■ TASK STATEMENT:
The answer must consist of each line below that holds the word "картридж", copied as it stands.

:: GIVEN DATA ::

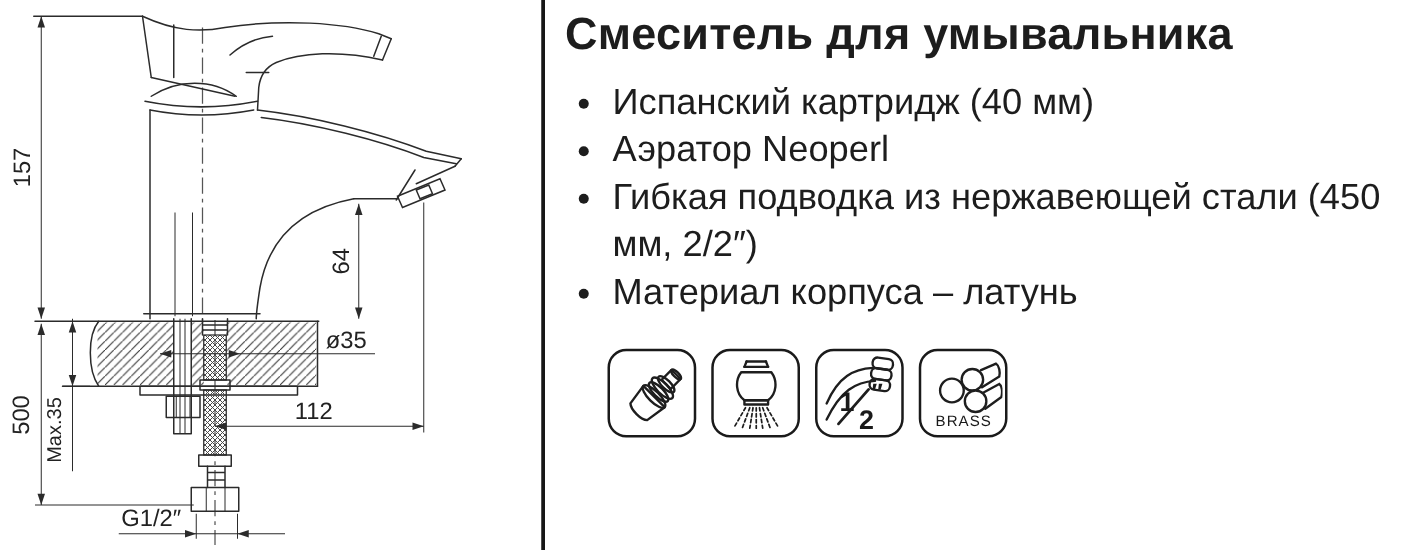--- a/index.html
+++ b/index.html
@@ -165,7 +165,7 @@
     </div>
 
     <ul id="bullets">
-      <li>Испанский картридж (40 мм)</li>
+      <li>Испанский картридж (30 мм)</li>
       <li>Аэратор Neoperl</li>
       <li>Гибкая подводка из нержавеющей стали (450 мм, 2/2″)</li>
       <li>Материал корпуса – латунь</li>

:::

■ WRITTEN RESPONSE:
-      <li>Испанский картридж (40 мм)</li>
+      <li>Испанский картридж (30 мм)</li>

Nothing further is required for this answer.